- [Work item] Pictures aside, output each record exactly.

Source records
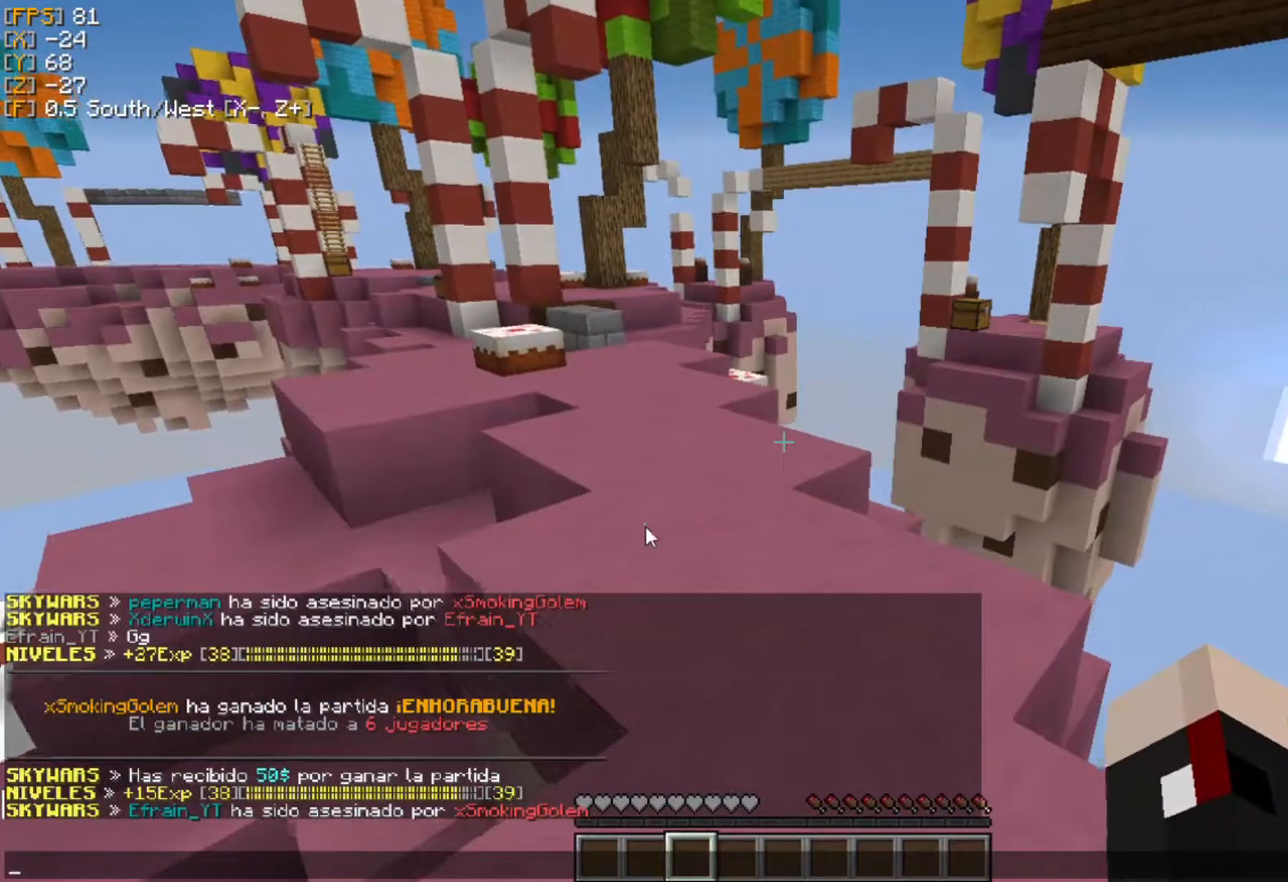
{"keys": [], "mouse": [], "events": []}
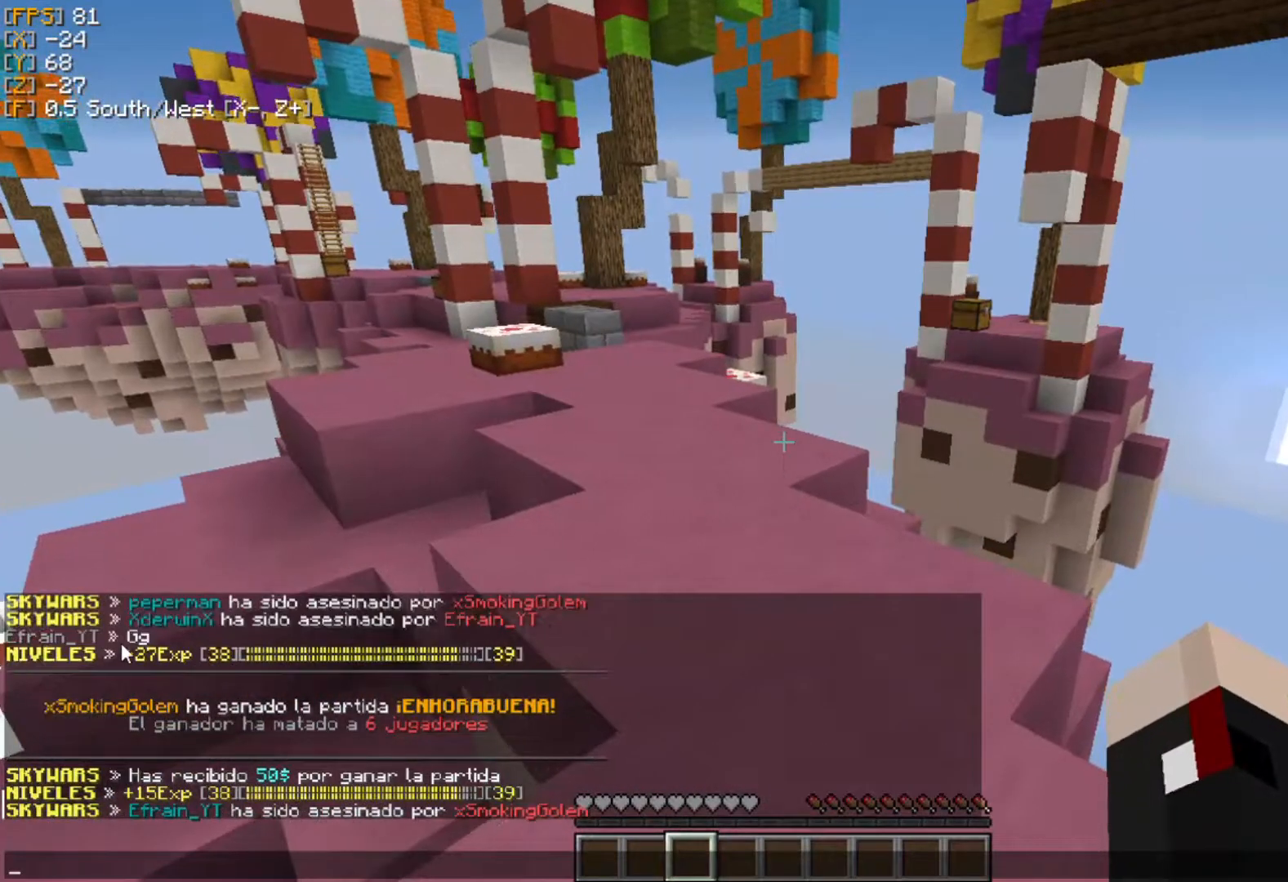
{"keys": [], "mouse": [], "events": []}
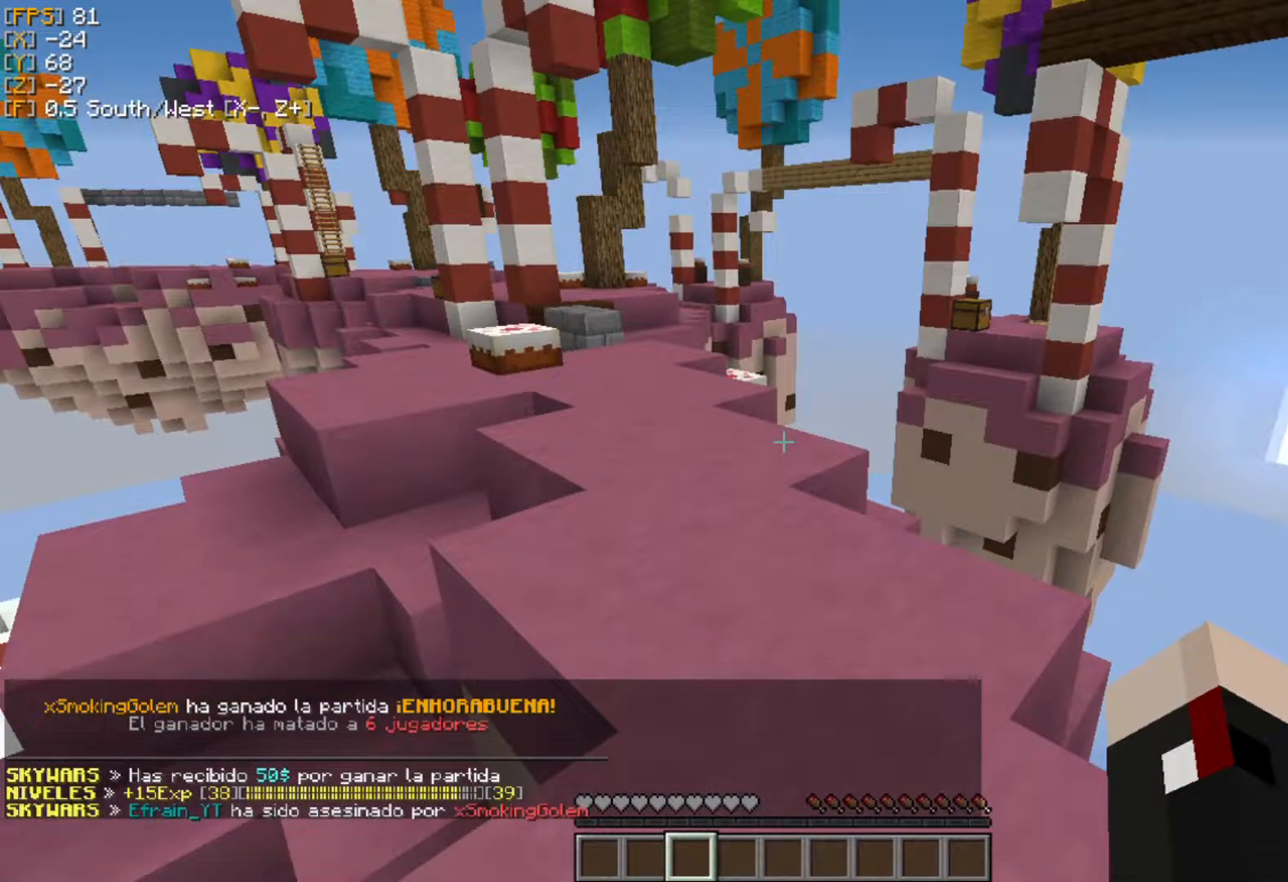
{"keys": ["w"], "mouse": [], "events": [[336, "w", "down"]]}
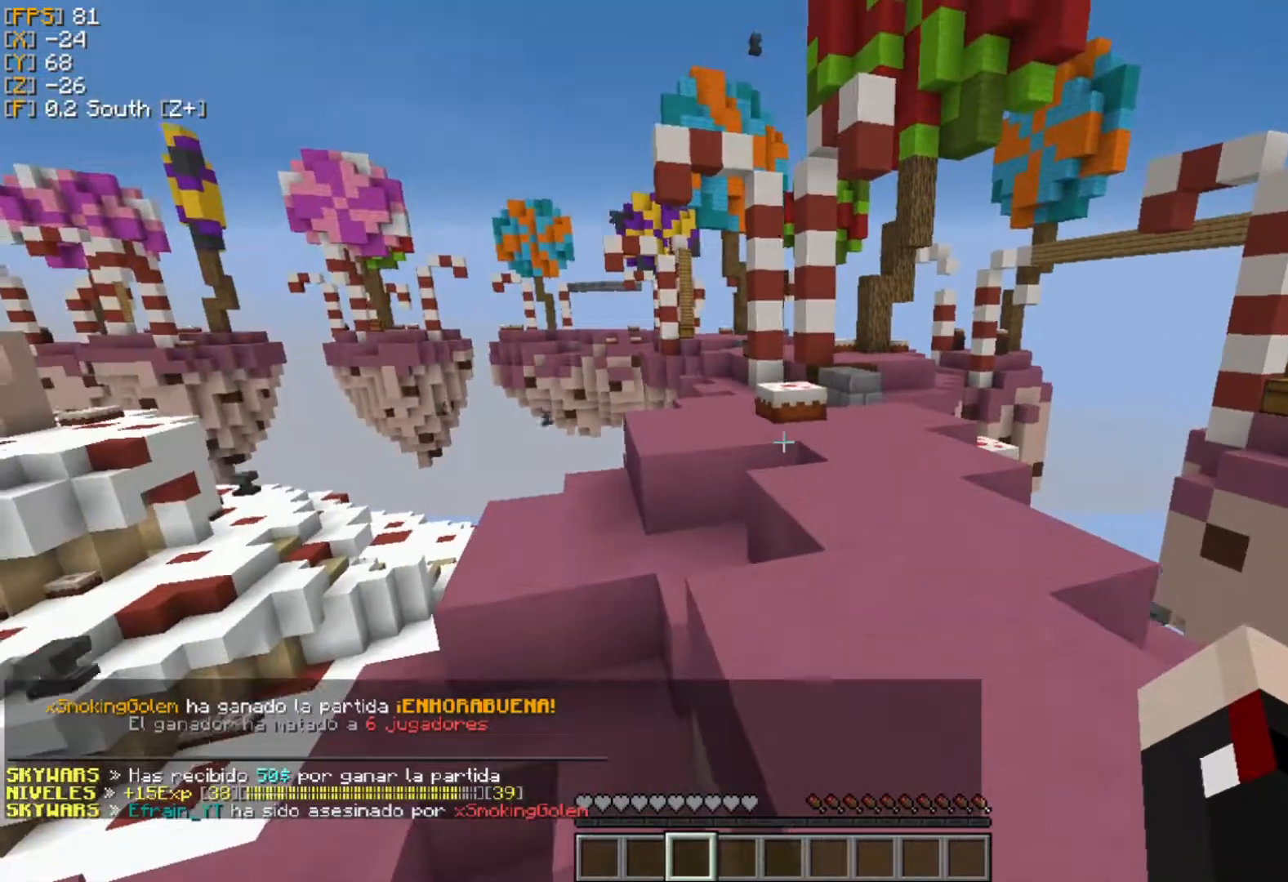
{"keys": [], "mouse": [], "events": [[416, "w", "up"]]}
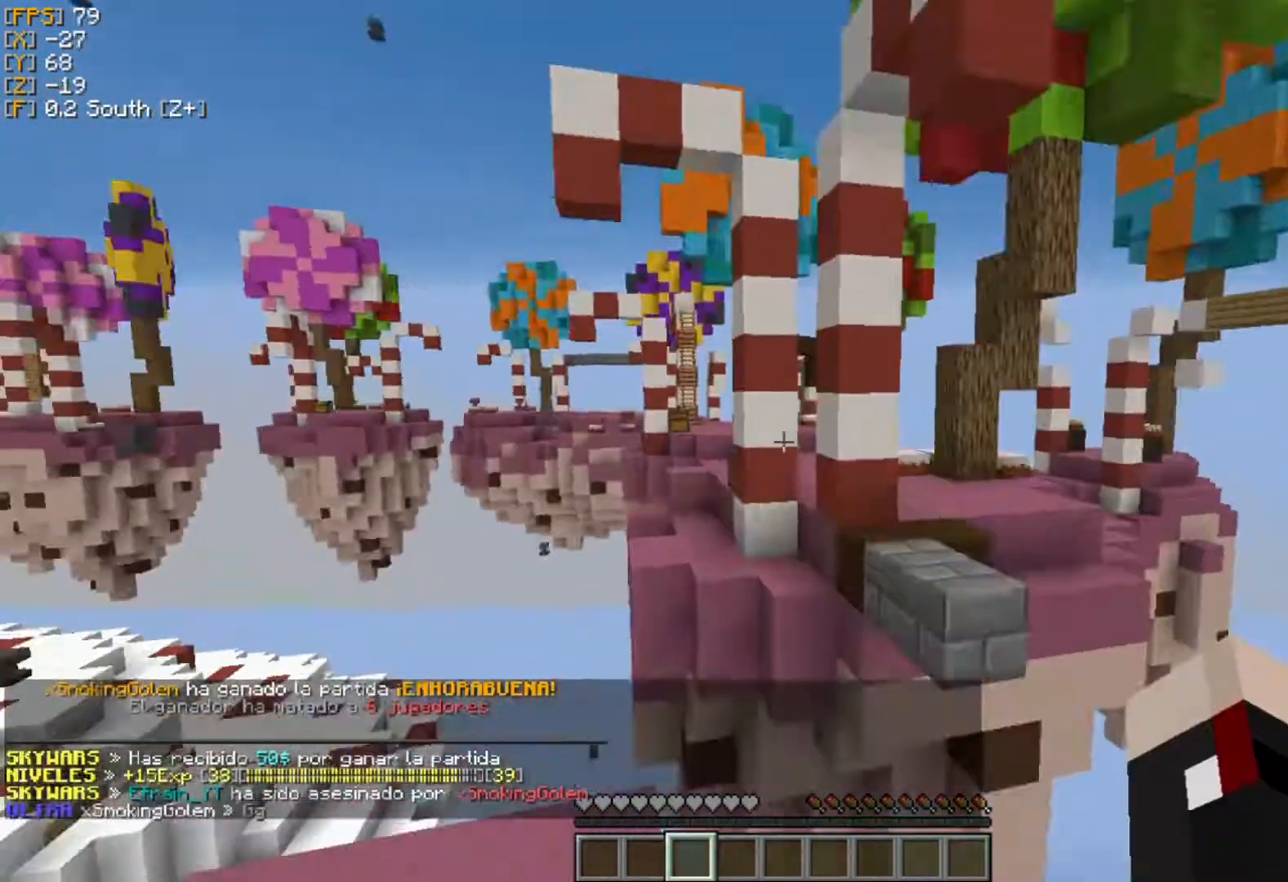
{"keys": [], "mouse": [], "events": []}
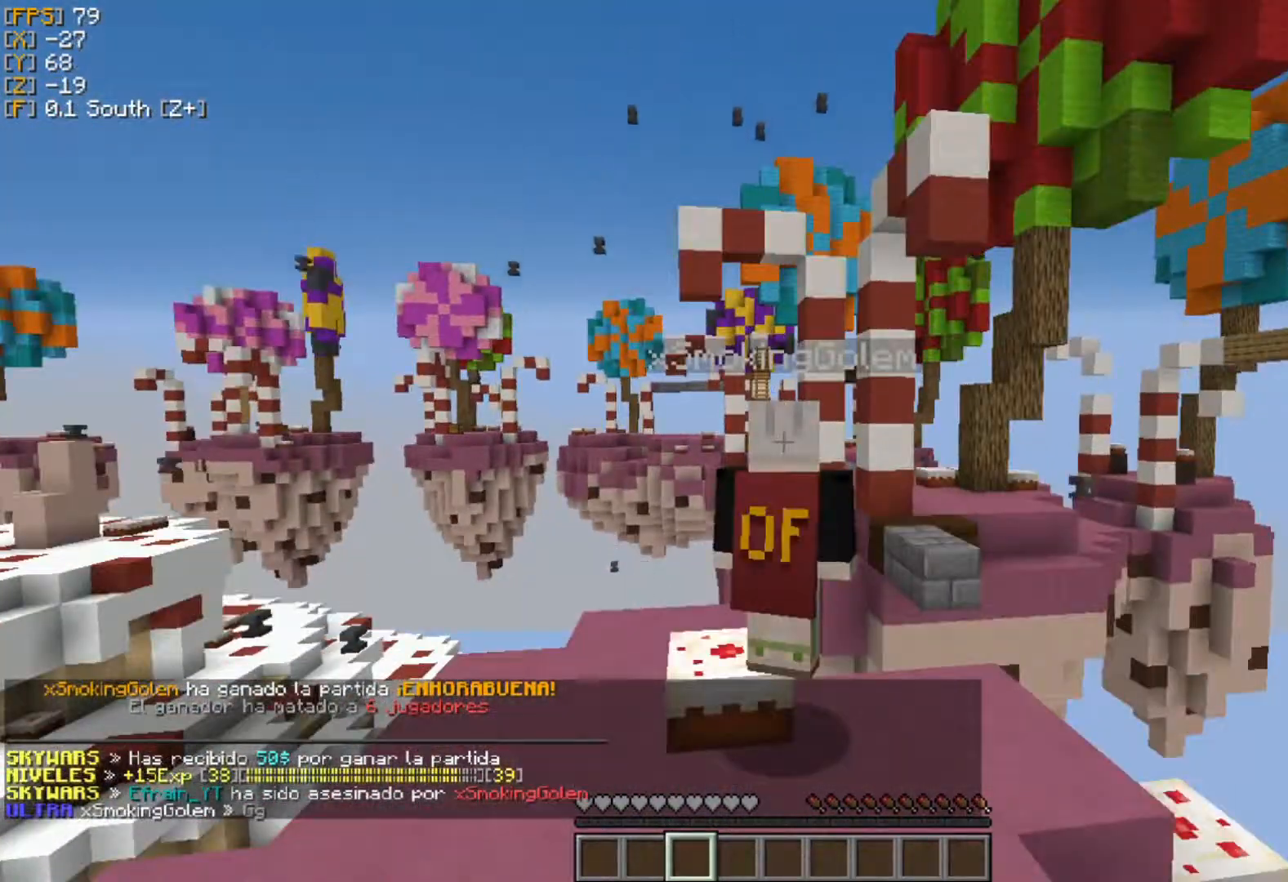
{"keys": [], "mouse": [], "events": []}
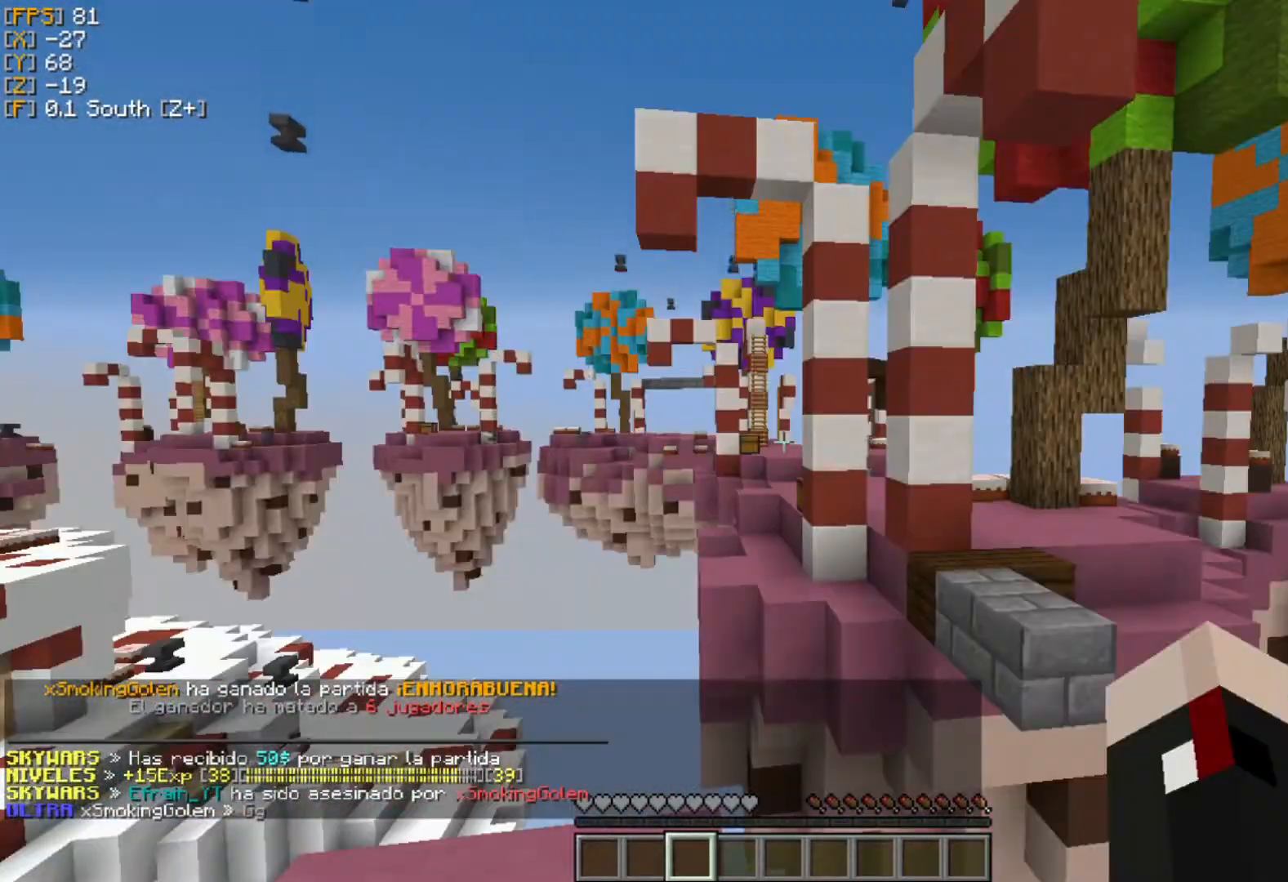
{"keys": [], "mouse": [], "events": []}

- [Reply to the exercise]
{"keys": [], "mouse": [], "events": []}
{"keys": [], "mouse": [], "events": []}
{"keys": ["w"], "mouse": [], "events": [[336, "w", "down"]]}
{"keys": [], "mouse": [], "events": [[416, "w", "up"]]}
{"keys": [], "mouse": [], "events": []}
{"keys": [], "mouse": [], "events": []}
{"keys": [], "mouse": [], "events": []}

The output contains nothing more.